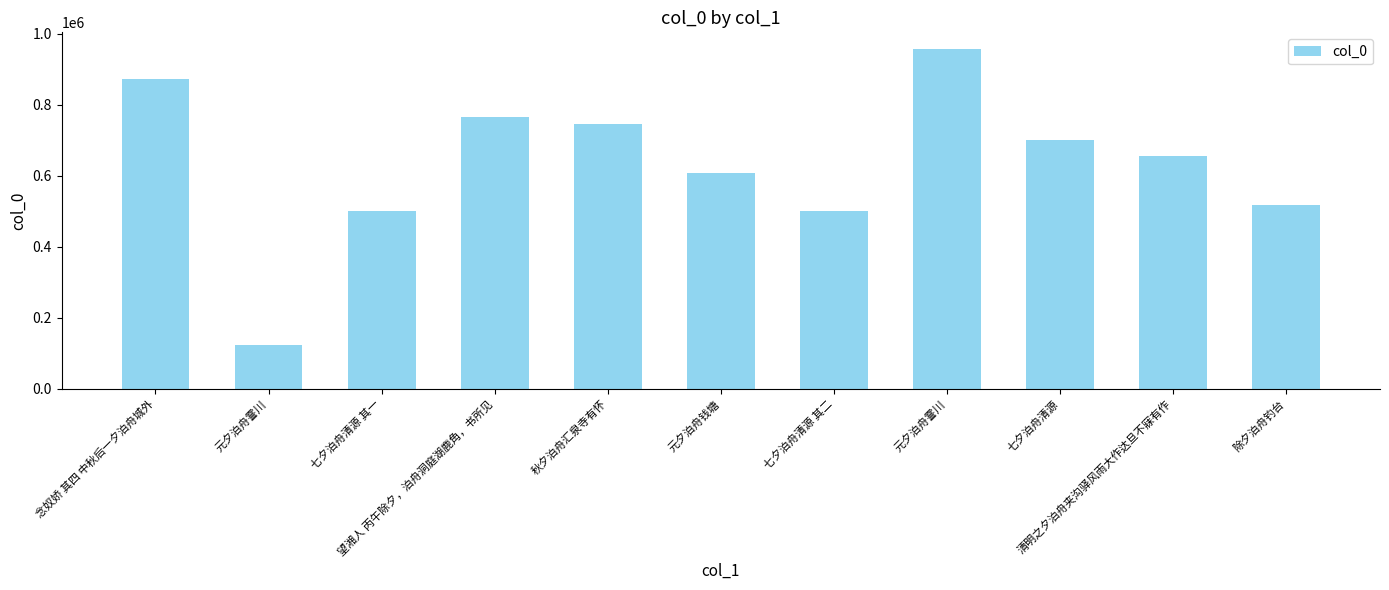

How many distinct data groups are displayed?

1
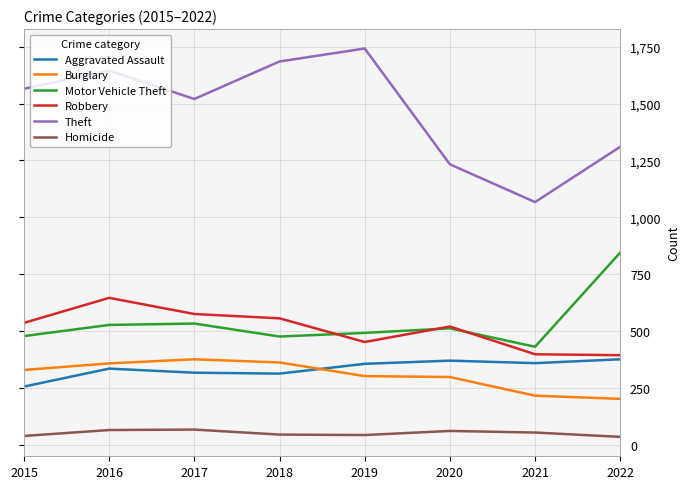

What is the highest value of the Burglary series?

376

* * *

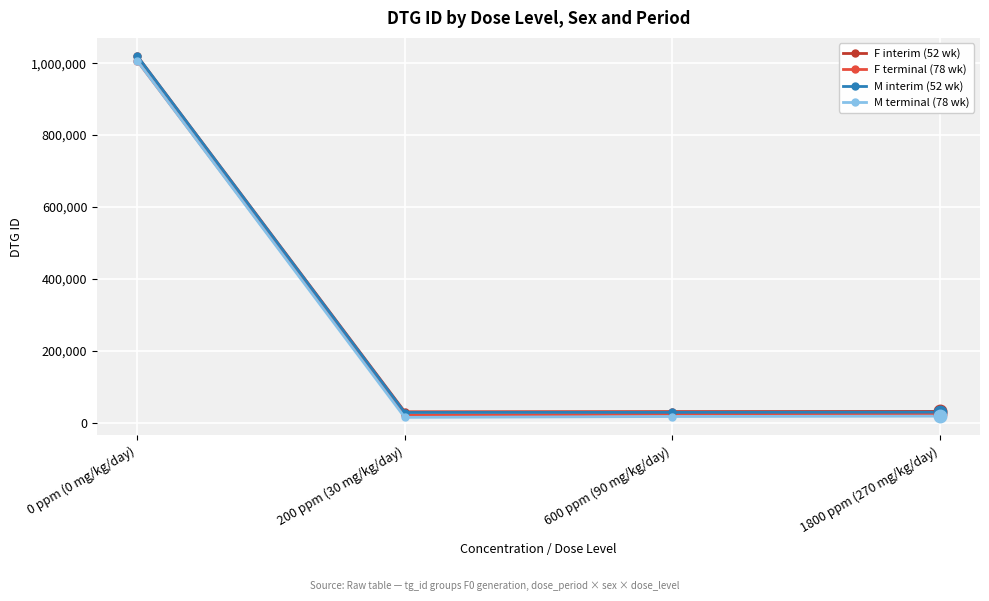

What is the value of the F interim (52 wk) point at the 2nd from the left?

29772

--

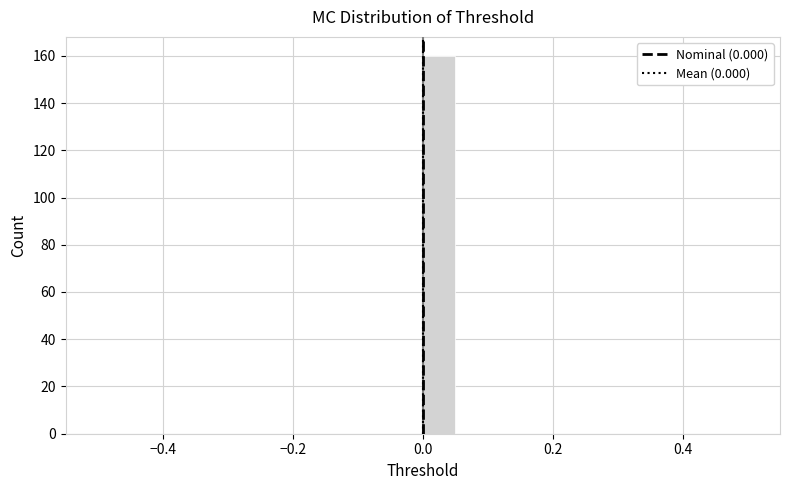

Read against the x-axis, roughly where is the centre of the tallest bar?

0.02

▸ YOUR GOAL: Rewrite the stretch of the material from the line containing "How many distinct data groups are displayed?" through the line containing "What is the highest", swapping "data groups" for "data series" and keeping everything else as it is. Leave the pictures out of your answer.

▸ PROBLEM SOLUTION:
How many distinct data series are displayed?

1

What is the highest value of the Burglary series?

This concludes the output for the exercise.